Rodovias investem em asfalto reciclado com pneus


Desde o começo do ano, é lei no Estado de São Paulo. As rodovias paulistas precisam utilizar asfalto enriquecido com borracha pulverizada proveniente de pneus inservíveis.

O projeto, do deputado Reinaldo Alguz (PV), baseou-se na preocupação com a produção excessiva de resíduos sólidos e na busca de uma destinação adequada para as mais de 320 mil toneladas de pneus coletados no país, volume que equivale a 64 milhões de unidades de pneus de carros de passeio.

A prática de utilizar a borracha dos pneus no asfalto já vem ocorrendo desde que a patente que protegia a tecnologia venceu nos Estados Unidos há doze anos.

A Rodovia dos Bandeirantes, no trecho entre Campinas e São Paulo, sentido Capital, já está pavimentada com a mistura de massa asfáltica com borracha obtida a partir desses pneus que não são mais usados.

E a concessionária Ecovias, que administra o Sistema Anchieta-Imigrantes, utiliza o material em mais da metade de todo o pavimento das rodovias administradas.

Por sua vez, a pioneira Univias adotou essa prática há mais de dez anos na BR-116. E o governo do Rio de Janeiro recebeu o prêmio internacional da associação Rubber Pavements pela utilização ambientalmente correta de asfalto-borracha na Rodovia RJ-122.

O sucesso levou o governo estadual a assinar no ano passado um decreto, autorizando o uso da nova tecnologia em todas as rodovias estaduais do Rio de Janeiro.

Vantagens
Atualmente, 63% dos pneus inservíveis são utilizados como fonte de energia em fornos de cimenteiras em substituição ao coque de petróleo.

Os outros 37% são reutilizados em diferentes finalidades: fabricação de solados de sapatos, borrachas de vedação, dutos pluviais, pisos para quadras poliesportivas, pisos industriais, tapetes de automóveis e manta asfáltica.

A Petrobras também incorpora no processo de extração de xisto betuminoso, pneus moídos que garantem menor viscosidade ao material.
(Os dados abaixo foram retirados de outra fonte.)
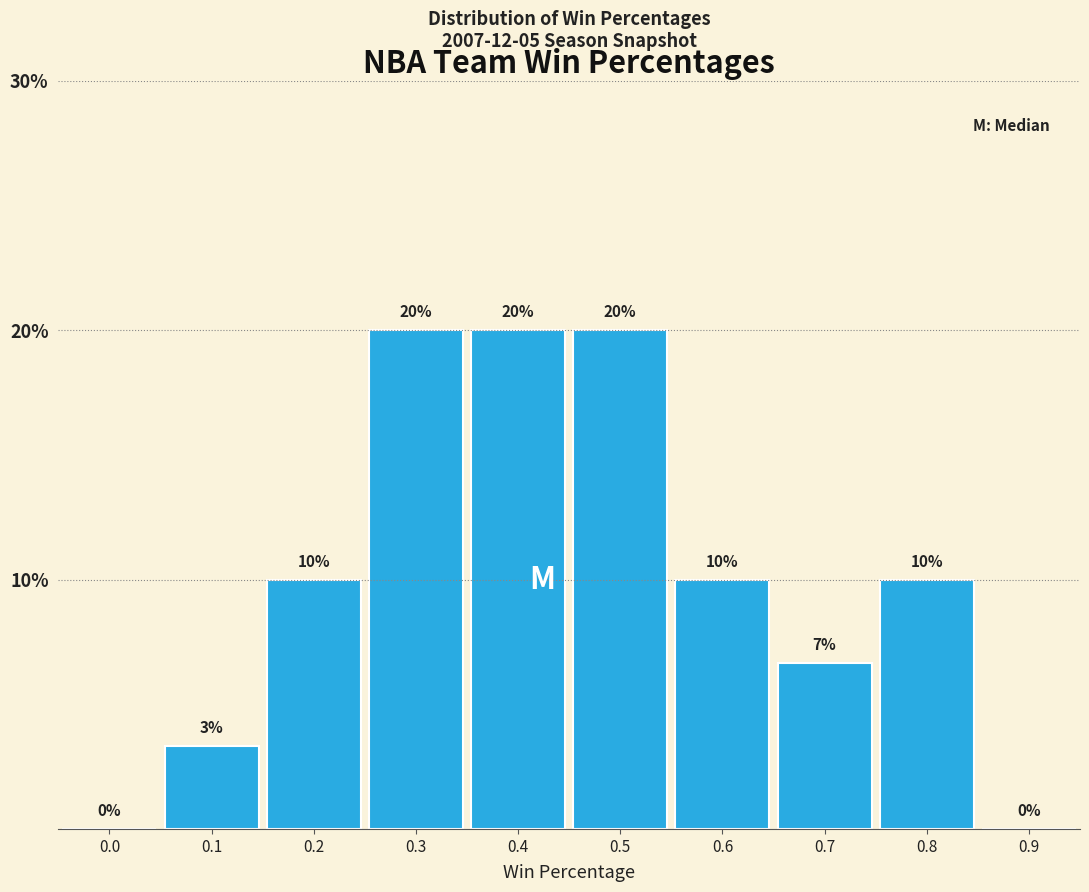

What is the sum of the values at 0.5 and 0.3?

40.0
Para compor o asfalto-borracha, os técnicos usam o pneu triturado até virar pó (uma espécie de farinha preta), misturado ao asfalto compactado a quente. A última etapa é adicionar pedra ou brita ao material e aplicar na estrada.
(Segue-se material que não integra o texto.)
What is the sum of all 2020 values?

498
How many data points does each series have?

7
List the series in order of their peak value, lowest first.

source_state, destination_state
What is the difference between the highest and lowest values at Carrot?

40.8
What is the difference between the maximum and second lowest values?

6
A receita pode parecer simples, mas exigiu o empenho dos fabricantes que desenvolveram diversos materiais levando em conta as características das estradas nacionais e padrões de espessura e composição.

No caso da Ecovias, que aplica o material em regiões das rodovias Imigrantes e Anchieta, e na Cônego Domênico Rangoni, a concessionária desenvolveu sua própria usina de asfalto, capaz de fabricar tanto o produto comum como o asfalto-borracha.

Segundo Guilherme Bastos, gerente de obras da AutoBan, o asfalto-borracha aumenta a vida útil do asfalto.

A durabilidade varia de acordo com as condições da estrada, a temperatura e clima da região, assim como a intensidade do tráfego. Bastos calcula que o asfalto borracha é 25% a 30% mais caro, mas dura 30% mais do que o asfalto normal.

"Em relação ao cimento asfáltico de petróleo (cap), como é chamado o produto normal, o misturado com borracha é mais flexível, aumenta a aderência do veículo, melhora a segurança e reduz o spray, que é a água que o carro da frente lança no para-brisa do veículo que vem atrás", diz o engenheiro.

"Em consequência, diminui o número de intervenções na rodovia, perturbando menos o usuário." Outra vantagem é que ele gera menos ruído.

Mais ações
No caso da repavimentação da Bandeirantes, a concessionária optou por mais uma ação com viés de sustentabilidade. A AutoBan refez a pista com a reciclagem do asfalto velho, triturado e enriquecido com cimento e pó de pedra em usinas móveis.

"Deixamos de jogar em aterro 84 mil metros cúbicos de material como pedras e restos de asfalto", diz Bastos.

Na parte superior do revestimento da pista foi aplicado o asfalto com borracha proveniente da moagem de pneus - para 600 quilômetros de rolamento, foram aproveitadas 3.100 toneladas de borracha, ou 450 mil pneus.